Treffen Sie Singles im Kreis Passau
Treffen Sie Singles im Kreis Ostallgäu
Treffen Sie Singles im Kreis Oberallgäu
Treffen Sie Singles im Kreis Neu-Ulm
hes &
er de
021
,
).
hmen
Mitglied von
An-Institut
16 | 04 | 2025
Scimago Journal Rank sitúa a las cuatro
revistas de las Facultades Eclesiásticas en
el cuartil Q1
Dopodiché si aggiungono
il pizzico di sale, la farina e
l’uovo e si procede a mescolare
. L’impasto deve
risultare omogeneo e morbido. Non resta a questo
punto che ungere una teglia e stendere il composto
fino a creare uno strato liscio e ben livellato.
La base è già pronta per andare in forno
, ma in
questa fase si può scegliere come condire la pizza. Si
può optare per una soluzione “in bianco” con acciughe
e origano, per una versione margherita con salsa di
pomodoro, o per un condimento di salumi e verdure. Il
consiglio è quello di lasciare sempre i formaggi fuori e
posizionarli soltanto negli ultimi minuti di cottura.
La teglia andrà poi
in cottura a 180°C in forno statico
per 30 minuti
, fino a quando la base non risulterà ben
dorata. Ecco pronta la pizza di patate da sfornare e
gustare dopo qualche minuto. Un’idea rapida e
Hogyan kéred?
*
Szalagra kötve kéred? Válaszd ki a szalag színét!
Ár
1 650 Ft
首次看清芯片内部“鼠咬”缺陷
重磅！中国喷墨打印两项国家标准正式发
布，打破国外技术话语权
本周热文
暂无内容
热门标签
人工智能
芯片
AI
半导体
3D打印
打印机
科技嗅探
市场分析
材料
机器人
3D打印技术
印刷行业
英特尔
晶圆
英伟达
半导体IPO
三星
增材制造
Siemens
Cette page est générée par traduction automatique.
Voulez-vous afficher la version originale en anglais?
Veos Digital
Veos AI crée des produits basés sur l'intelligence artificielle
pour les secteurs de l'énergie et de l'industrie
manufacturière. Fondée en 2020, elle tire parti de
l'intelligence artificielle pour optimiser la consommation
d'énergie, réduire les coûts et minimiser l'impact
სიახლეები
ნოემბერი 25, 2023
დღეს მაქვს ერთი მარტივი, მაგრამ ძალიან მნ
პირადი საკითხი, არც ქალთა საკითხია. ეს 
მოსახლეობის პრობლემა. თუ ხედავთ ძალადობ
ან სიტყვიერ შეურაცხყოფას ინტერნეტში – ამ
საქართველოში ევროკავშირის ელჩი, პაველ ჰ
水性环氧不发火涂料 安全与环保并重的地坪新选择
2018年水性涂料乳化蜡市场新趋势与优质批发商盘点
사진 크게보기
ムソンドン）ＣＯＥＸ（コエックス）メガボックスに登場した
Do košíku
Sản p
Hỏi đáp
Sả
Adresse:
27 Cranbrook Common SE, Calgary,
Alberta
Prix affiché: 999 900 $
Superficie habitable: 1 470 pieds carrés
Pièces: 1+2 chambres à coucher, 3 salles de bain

Lavoro da svolgere: Riscrivi tutte le righe riportate sopra, dalla prima all'ultima, senza alcuna modifica.

Soluzione del problema:
Treffen Sie Singles im Kreis Passau
Treffen Sie Singles im Kreis Ostallgäu
Treffen Sie Singles im Kreis Oberallgäu
Treffen Sie Singles im Kreis Neu-Ulm
hes &
er de
021
,
).
hmen
Mitglied von
An-Institut
16 | 04 | 2025
Scimago Journal Rank sitúa a las cuatro
revistas de las Facultades Eclesiásticas en
el cuartil Q1
Dopodiché si aggiungono
il pizzico di sale, la farina e
l’uovo e si procede a mescolare
. L’impasto deve
risultare omogeneo e morbido. Non resta a questo
punto che ungere una teglia e stendere il composto
fino a creare uno strato liscio e ben livellato.
La base è già pronta per andare in forno
, ma in
questa fase si può scegliere come condire la pizza. Si
può optare per una soluzione “in bianco” con acciughe
e origano, per una versione margherita con salsa di
pomodoro, o per un condimento di salumi e verdure. Il
consiglio è quello di lasciare sempre i formaggi fuori e
posizionarli soltanto negli ultimi minuti di cottura.
La teglia andrà poi
in cottura a 180°C in forno statico
per 30 minuti
, fino a quando la base non risulterà ben
dorata. Ecco pronta la pizza di patate da sfornare e
gustare dopo qualche minuto. Un’idea rapida e
Hogyan kéred?
*
Szalagra kötve kéred? Válaszd ki a szalag színét!
Ár
1 650 Ft
首次看清芯片内部“鼠咬”缺陷
重磅！中国喷墨打印两项国家标准正式发
布，打破国外技术话语权
本周热文
暂无内容
热门标签
人工智能
芯片
AI
半导体
3D打印
打印机
科技嗅探
市场分析
材料
机器人
3D打印技术
印刷行业
英特尔
晶圆
英伟达
半导体IPO
三星
增材制造
Siemens
Cette page est générée par traduction automatique.
Voulez-vous afficher la version originale en anglais?
Veos Digital
Veos AI crée des produits basés sur l'intelligence artificielle
pour les secteurs de l'énergie et de l'industrie
manufacturière. Fondée en 2020, elle tire parti de
l'intelligence artificielle pour optimiser la consommation
d'énergie, réduire les coûts et minimiser l'impact
სიახლეები
ნოემბერი 25, 2023
დღეს მაქვს ერთი მარტივი, მაგრამ ძალიან მნ
პირადი საკითხი, არც ქალთა საკითხია. ეს 
მოსახლეობის პრობლემა. თუ ხედავთ ძალადობ
ან სიტყვიერ შეურაცხყოფას ინტერნეტში – ამ
საქართველოში ევროკავშირის ელჩი, პაველ ჰ
水性环氧不发火涂料 安全与环保并重的地坪新选择
2018年水性涂料乳化蜡市场新趋势与优质批发商盘点
사진 크게보기
ムソンドン）ＣＯＥＸ（コエックス）メガボックスに登場した
Do košíku
Sản p
Hỏi đáp
Sả
Adresse:
27 Cranbrook Common SE, Calgary,
Alberta
Prix affiché: 999 900 $
Superficie habitable: 1 470 pieds carrés
Pièces: 1+2 chambres à coucher, 3 salles de bain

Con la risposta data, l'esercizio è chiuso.